Эудженио Монтале - Динарская бабочка
В ответ из дома доносилось довольное бормотание отца.
На многие вещи мы с ним смотрели по-разному, но что заставляло нас забыть разногласия, так это нетерпение, с каким мы оба ждали конца недели, чтобы обнаружить среди имен „разгадчиков“, из числа которых жребий определял обладателя журнального приза в виде нравоучительной книги, имя падре Буганцы — ниточку, связывавшую меня с отцом, делая нас хотя бы в этом единомышленниками. Невинной страсти старого священника, что, вне всякого сомнения, счел бы позором для себя хоть раз не откликнуться на еженедельный призыв „Друга семьи“, в чем-то было сродни это наше неизменно уверенное и столь же неизменно вознаграждаемое ожидание. В ту пору еще не существовало ни пазлов, ни кроссвордов — в буквальном переводе, „перекрещенных слов“, но это не означало, как покажут тебе описываемые мной события, невозможности существования перекрещенных судеб. Теперь слушай, что было дальше.
Не берусь сказать тебе, кто первый — я или мой отец — помешался на этой истории. Священник был не из нашего города, мы его никогда не видели, ничего о нем не знали и не пытались узнать: то, что он старик, было всего лишь нашим предположением. Важно, что уже не первый год его имя постоянно присутствовало в знаменитом списке, и он стал нам необходим, сделавшись частью нашей жизни. Что он сказал бы о нас, если бы знал, какую пропасть роет у нас под ногами? Наверно, решил бы, что тут не обошлось без нечистой силы. Однако все происходившее было по тем временам в порядке вещей. Город менял лицо — сказывалось пагубное влияние современности. На смену кафе пришли бары, где у стоек, как на насестах, сидели странные молодые люди в котелках и рединготах, день и ночь хрустя жареным картофелем и потягивая „американку“ — предшественницу крепких коктейлей.
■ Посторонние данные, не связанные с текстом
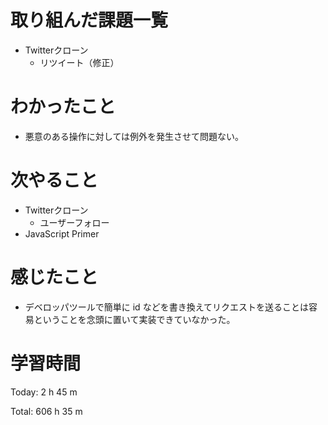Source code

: # 取り組んだ課題一覧
- Twitterクローン
  - リツイート（修正）

# わかったこと
- 悪意のある操作に対しては例外を発生させて問題ない。

# 次やること
- Twitterクローン
  - ユーザーフォロー
- JavaScript Primer

# 感じたこと
- デベロッパツールで簡単に id などを書き換えてリクエストを送ることは容易ということを念頭に置いて実装できていなかった。

# 学習時間
Today: 2 h 45 m

Total: 606 h 35 m
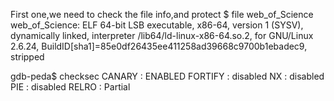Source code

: First one,we need to check the file info,and protect
$ file web_of_Science
web_of_Science: ELF 64-bit LSB executable, x86-64, version 1 (SYSV), dynamically linked, interpreter /lib64/ld-linux-x86-64.so.2, for GNU/Linux 2.6.24, BuildID[sha1]=85e0df26435ee411258ad39668c9700b1ebadec9, stripped

gdb-peda$ checksec 
CANARY    : ENABLED
FORTIFY   : disabled
NX        : disabled
PIE       : disabled
RELRO     : Partial
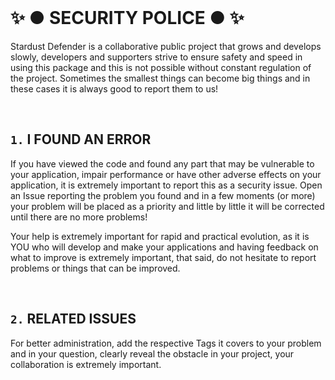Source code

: ﻿<br/>
<h1>✨ ● SECURITY POLICE ● ✨</h1>

Stardust Defender is a collaborative public project that grows and develops slowly, developers and supporters strive to ensure safety and speed in using this package and this is not possible without constant regulation of the project. Sometimes the smallest things can become big things and in these cases it is always good to report them to us!

<br/>

## `1.` I FOUND AN ERROR
If you have viewed the code and found any part that may be vulnerable to your application, impair performance or have other adverse effects on your application, it is extremely important to report this as a security issue. Open an Issue reporting the problem you found and in a few moments (or more) your problem will be placed as a priority and little by little it will be corrected until there are no more problems!

Your help is extremely important for rapid and practical evolution, as it is YOU who will develop and make your applications and having feedback on what to improve is extremely important, that said, do not hesitate to report problems or things that can be improved.

<br/>

## `2.` RELATED ISSUES
For better administration, add the respective Tags it covers to your problem and in your question, clearly reveal the obstacle in your project, your collaboration is extremely important.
Лихорадка перемен поразила и театры: вместо „Главной улицы“[2], „Боккаччо“[3] и других любимых спектаклей наших родителей, в них шли теперь венские оперетты. Время girls[4] еще не настало, и возможность развращать молодежь широко использовали варьете с соблазнительными певичками и первые ленты синематографа. Я тоже, хотя и не посещал таких мест, прикрепил к зеркалу в своей комнате портрет восхитительной танцовщицы, из-за которой один почтенный европейский монарх был переименован в Клеопольда[5]. Когда отец обнаружил портрет, он устроил мне скандал. В ответ я пригрозил, что соберу вещи: дескать, мне давно пора обрести „независимость“. Но, во-первых, у меня не было денег, а во-вторых, разве я мог уехать в пятницу, не дождавшись появления священника? На следующее утро Буганца, выигравший „Жизнь блаженного Иосифа Лабре“, пожаловал, чтобы скрепить — in hoc signo![6] — примирение.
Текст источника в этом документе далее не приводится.